»»
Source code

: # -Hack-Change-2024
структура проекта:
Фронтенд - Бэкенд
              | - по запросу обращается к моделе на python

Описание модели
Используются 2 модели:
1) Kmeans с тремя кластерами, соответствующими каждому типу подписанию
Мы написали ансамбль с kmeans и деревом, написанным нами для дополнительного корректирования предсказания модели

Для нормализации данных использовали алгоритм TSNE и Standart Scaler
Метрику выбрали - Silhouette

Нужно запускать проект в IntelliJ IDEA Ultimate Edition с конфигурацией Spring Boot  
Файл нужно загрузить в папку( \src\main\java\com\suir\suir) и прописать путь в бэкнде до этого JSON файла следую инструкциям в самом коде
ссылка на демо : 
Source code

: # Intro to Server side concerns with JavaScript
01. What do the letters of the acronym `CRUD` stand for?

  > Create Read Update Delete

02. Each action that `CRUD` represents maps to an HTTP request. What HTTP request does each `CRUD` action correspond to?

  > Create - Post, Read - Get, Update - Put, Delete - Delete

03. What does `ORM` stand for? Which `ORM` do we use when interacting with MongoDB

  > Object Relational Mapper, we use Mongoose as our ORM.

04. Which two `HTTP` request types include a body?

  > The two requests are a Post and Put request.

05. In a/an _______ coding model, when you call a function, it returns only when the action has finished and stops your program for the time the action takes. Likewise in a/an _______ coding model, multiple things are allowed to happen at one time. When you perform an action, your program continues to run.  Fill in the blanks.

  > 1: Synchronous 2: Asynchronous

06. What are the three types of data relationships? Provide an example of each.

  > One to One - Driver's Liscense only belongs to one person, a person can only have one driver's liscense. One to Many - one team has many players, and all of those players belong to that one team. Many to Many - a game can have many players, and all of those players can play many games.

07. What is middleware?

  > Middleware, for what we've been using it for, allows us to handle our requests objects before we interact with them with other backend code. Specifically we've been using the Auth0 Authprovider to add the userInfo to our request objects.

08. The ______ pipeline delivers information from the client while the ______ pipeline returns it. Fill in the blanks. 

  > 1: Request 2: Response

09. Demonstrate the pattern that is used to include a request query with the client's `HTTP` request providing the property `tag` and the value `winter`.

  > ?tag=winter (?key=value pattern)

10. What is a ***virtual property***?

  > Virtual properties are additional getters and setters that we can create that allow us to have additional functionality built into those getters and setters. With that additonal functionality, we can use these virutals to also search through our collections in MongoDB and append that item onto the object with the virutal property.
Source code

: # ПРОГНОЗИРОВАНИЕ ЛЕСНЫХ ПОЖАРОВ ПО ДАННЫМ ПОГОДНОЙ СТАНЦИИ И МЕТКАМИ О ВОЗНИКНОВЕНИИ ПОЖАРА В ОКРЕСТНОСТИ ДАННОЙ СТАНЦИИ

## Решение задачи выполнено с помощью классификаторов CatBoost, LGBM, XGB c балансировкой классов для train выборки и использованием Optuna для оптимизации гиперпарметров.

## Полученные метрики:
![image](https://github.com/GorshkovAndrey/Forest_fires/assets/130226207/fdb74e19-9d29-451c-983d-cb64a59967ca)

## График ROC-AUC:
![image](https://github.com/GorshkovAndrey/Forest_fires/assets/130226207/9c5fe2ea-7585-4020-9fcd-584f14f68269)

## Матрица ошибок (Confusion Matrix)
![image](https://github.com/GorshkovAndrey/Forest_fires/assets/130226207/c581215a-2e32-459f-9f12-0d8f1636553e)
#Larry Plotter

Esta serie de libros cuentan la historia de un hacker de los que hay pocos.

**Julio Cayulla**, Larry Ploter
««
* Task item:
Please transcribe the records above in full, keeping every word.

* Exercise result:
Source code

: # -Hack-Change-2024
структура проекта:
Фронтенд - Бэкенд
              | - по запросу обращается к моделе на python

Описание модели
Используются 2 модели:
1) Kmeans с тремя кластерами, соответствующими каждому типу подписанию
Мы написали ансамбль с kmeans и деревом, написанным нами для дополнительного корректирования предсказания модели

Для нормализации данных использовали алгоритм TSNE и Standart Scaler
Метрику выбрали - Silhouette

Нужно запускать проект в IntelliJ IDEA Ultimate Edition с конфигурацией Spring Boot  
Файл нужно загрузить в папку( \src\main\java\com\suir\suir) и прописать путь в бэкнде до этого JSON файла следую инструкциям в самом коде
ссылка на демо : 
Source code

: # Intro to Server side concerns with JavaScript
01. What do the letters of the acronym `CRUD` stand for?

  > Create Read Update Delete

02. Each action that `CRUD` represents maps to an HTTP request. What HTTP request does each `CRUD` action correspond to?

  > Create - Post, Read - Get, Update - Put, Delete - Delete

03. What does `ORM` stand for? Which `ORM` do we use when interacting with MongoDB

  > Object Relational Mapper, we use Mongoose as our ORM.

04. Which two `HTTP` request types include a body?

  > The two requests are a Post and Put request.

05. In a/an _______ coding model, when you call a function, it returns only when the action has finished and stops your program for the time the action takes. Likewise in a/an _______ coding model, multiple things are allowed to happen at one time. When you perform an action, your program continues to run.  Fill in the blanks.

  > 1: Synchronous 2: Asynchronous

06. What are the three types of data relationships? Provide an example of each.

  > One to One - Driver's Liscense only belongs to one person, a person can only have one driver's liscense. One to Many - one team has many players, and all of those players belong to that one team. Many to Many - a game can have many players, and all of those players can play many games.

07. What is middleware?

  > Middleware, for what we've been using it for, allows us to handle our requests objects before we interact with them with other backend code. Specifically we've been using the Auth0 Authprovider to add the userInfo to our request objects.

08. The ______ pipeline delivers information from the client while the ______ pipeline returns it. Fill in the blanks. 

  > 1: Request 2: Response

09. Demonstrate the pattern that is used to include a request query with the client's `HTTP` request providing the property `tag` and the value `winter`.

  > ?tag=winter (?key=value pattern)

10. What is a ***virtual property***?

  > Virtual properties are additional getters and setters that we can create that allow us to have additional functionality built into those getters and setters. With that additonal functionality, we can use these virutals to also search through our collections in MongoDB and append that item onto the object with the virutal property.
Source code

: # ПРОГНОЗИРОВАНИЕ ЛЕСНЫХ ПОЖАРОВ ПО ДАННЫМ ПОГОДНОЙ СТАНЦИИ И МЕТКАМИ О ВОЗНИКНОВЕНИИ ПОЖАРА В ОКРЕСТНОСТИ ДАННОЙ СТАНЦИИ

## Решение задачи выполнено с помощью классификаторов CatBoost, LGBM, XGB c балансировкой классов для train выборки и использованием Optuna для оптимизации гиперпарметров.

## Полученные метрики:
![image](https://github.com/GorshkovAndrey/Forest_fires/assets/130226207/fdb74e19-9d29-451c-983d-cb64a59967ca)

## График ROC-AUC:
![image](https://github.com/GorshkovAndrey/Forest_fires/assets/130226207/9c5fe2ea-7585-4020-9fcd-584f14f68269)

## Матрица ошибок (Confusion Matrix)
![image](https://github.com/GorshkovAndrey/Forest_fires/assets/130226207/c581215a-2e32-459f-9f12-0d8f1636553e)
#Larry Plotter

Esta serie de libros cuentan la historia de un hacker de los que hay pocos.

**Julio Cayulla**, Larry Ploter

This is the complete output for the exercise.